J'entends votre colère.

"Je suis en colère, je suis blessé, mon monde est détruit, mon cœur a volé en éclats, la vie de mon enfant a été ruinée. Jusqu'au bout, je ne leur pardonnerai pas. Je leur ai donné toute la confiance et m'a rendu un enfant avec des cicatrices, ils nous ont juste écrasés. Je les ai juste glorifiés et loués, et ils nous ont craché au visage."

Avez-vous été exposé à des détails au-delà des vidéos ?

"En ce moment, quatre membres du personnel sont en état d'arrestation et il ne nous semble pas que la directrice du jardin d'enfants ignorait ce qui se passait. Nous ne la croyons pas et ne cédons pas à ses larmes de crocodile. 

Il n'est pas possible que ces actes horribles aient eu lieu dans tous les services du jardin d'enfants, et elle ne le savait pas. Tous les parents sont choqués, et nous vivons un cauchemar. Incapables de regarder nos enfants dans les yeux".

"C'est un jardin d'enfants que les gens de ce quartier attendent sur des listes pendant des mois pour y entrer. Ruhama s'occupait même des enfants à la maison pendant les vacances d'été et pendant la période de confinement du coronavirus, c'est le niveau de confiance que nous avions, et elle a tout cassé".

Vous voyez les vidéos et cela ne vous rappelle pas une liaison d'il y a quelques mois ?

"Évidemment. Tout ce à quoi nous avons été exposés nous rappelait au début l'affaire Carmel Mauda, mais en approfondissant notre histoire, nous prenons malheureusement conscience d'une affaire beaucoup plus grave".

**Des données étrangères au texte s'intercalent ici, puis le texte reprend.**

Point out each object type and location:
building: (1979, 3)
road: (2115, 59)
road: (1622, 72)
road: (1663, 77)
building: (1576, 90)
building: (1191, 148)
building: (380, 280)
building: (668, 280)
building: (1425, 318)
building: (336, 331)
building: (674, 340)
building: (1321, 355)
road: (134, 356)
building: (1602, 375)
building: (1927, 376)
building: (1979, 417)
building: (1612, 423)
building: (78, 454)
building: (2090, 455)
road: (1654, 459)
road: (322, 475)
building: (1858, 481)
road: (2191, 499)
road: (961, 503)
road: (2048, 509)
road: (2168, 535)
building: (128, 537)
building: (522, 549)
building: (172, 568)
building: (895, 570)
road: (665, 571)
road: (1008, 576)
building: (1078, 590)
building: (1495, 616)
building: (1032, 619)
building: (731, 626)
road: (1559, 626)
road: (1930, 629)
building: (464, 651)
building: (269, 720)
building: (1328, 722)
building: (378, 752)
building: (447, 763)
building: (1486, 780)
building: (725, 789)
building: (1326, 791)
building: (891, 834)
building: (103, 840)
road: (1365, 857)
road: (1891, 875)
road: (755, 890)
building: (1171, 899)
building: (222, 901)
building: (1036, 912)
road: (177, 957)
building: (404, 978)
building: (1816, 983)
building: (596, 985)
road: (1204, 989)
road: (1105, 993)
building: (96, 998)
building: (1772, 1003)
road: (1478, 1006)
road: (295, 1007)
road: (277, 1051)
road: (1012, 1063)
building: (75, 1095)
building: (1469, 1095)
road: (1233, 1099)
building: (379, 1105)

L'avocat qui représente les familles, Adi Carmeli, a déclaré : "Ce sont des délits commis pendant de nombreuses années, de porter gravement préjudice à des bambins sans défense, ce n'est pas pour rien que le tribunal a été choqué en regardant les vidéos, mais ce n'est que la partie visible de l'iceberg, j'ai beaucoup d'autres preuves que nous avons l'intention de soumettre à la police".

Que personne ne s'y trompe : les parents, et moi en tant que leur représentant, ne relâcheront pas la pression tant que le lien du silence ne sera pas révélé et que tous les coupables ne seront pas traduits en justice.